The weakening vestiges of Hurricane Nate had made its way northward and gave Western NY a bit of a soaking. The weather forecast up to this point had been inconsistent to say the least, so it was really a gamble on what this day would bring. So we did a little bit of shopping in the morning, and by 11 am or so the rain finally stopped. So it was back to the site. However, so much rain had fallen that we were met with a fairly flooded area. That bench I carved out the day before? A little lake.
Those slabs I cut out the day before were on top of piles of overburden, so we were able to spend some time breaking those down and finding some good rollers and the occasional prone.
Although the torrential rains had stopped, the drizzle was constant. Rocks got covered in mud, my gloves became slick and muddy along with the tools, so it made work very challenging. I spent about and hour bailing the muddy water out of the bench with a bucket, and we spent another hour or so scraping and shovelling off goopy, sticky overburden. I was then able to hack out a near shopping cart sized slab that took a lot out of me. With some artful use of a wedge and pry bar, I was able to lift it just enough to get my fingers in and do a mighty pull by securing one boot on a ledge and the other stabilizing it so it wouldn't fall on top of me. It took about five or six tries, but I was able to get it on its side and start carving. The stuff was very dense and not cooperating as bedding planes just weren't a thing for this rock. Still, I managed to turn a boulder into shards, probably bagging little more than ten or so trilos. Not a great return on investment!

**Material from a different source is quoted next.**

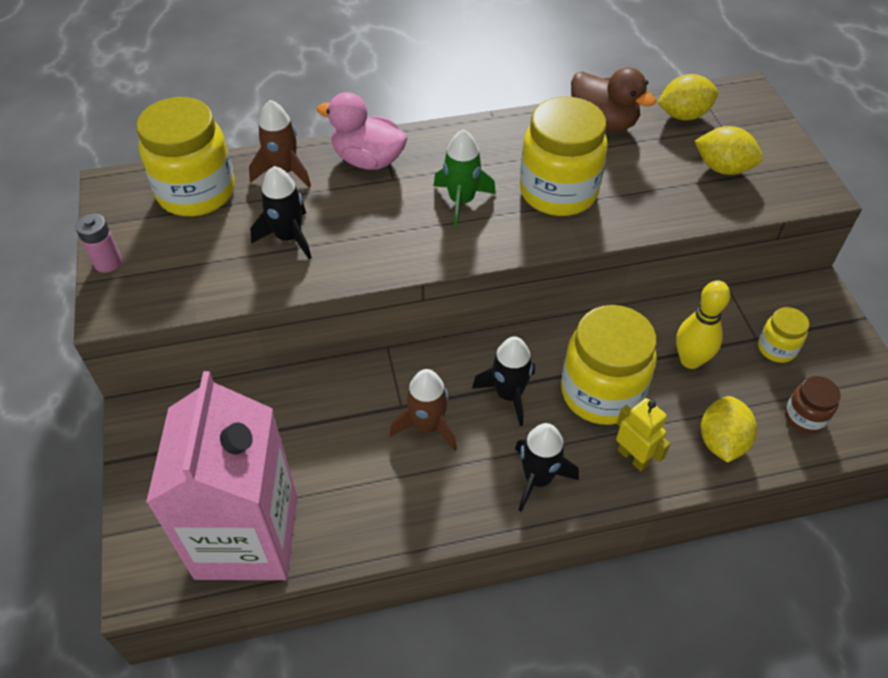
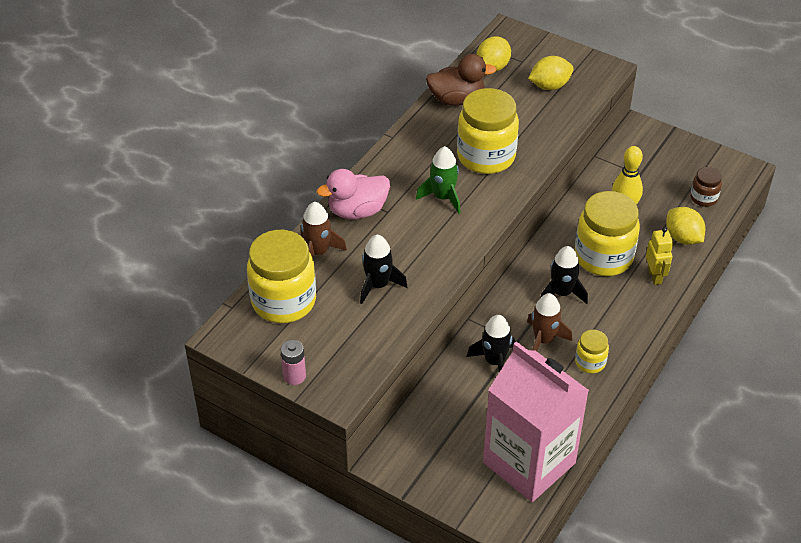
camera: 45 degrees left, 5 degrees down
(538, 478) = (626, 321): black rocket -> black rocket (494, 361)
(633, 457) = (655, 276): yellow robot -> yellow robot turned 75 degrees clockwise
(776, 348) = (654, 172): yellow jar -> yellow jar (590, 362)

By about 4 or so, there really was no point continuing with this bench. Water was filling back in and I couldn't determine where the bottom of the slabs were except by touch. Also, the water had seeped into the cracks creating additional suction. I was just too pooped with the big slab anyway, so off we went to the brach area.
The not so great lakes. Wet, muddy, drizzly, and almost impossible to work.
This layer was "sticky" and dense, so some of the carapace got stuck to the impression side. That's a real bummer as this one is a complete prone.
On the left, a trilobite peeking out at the contact edge of a slab. It came out full and fine. On the right, a headless one, but fairly large at about an inch wide.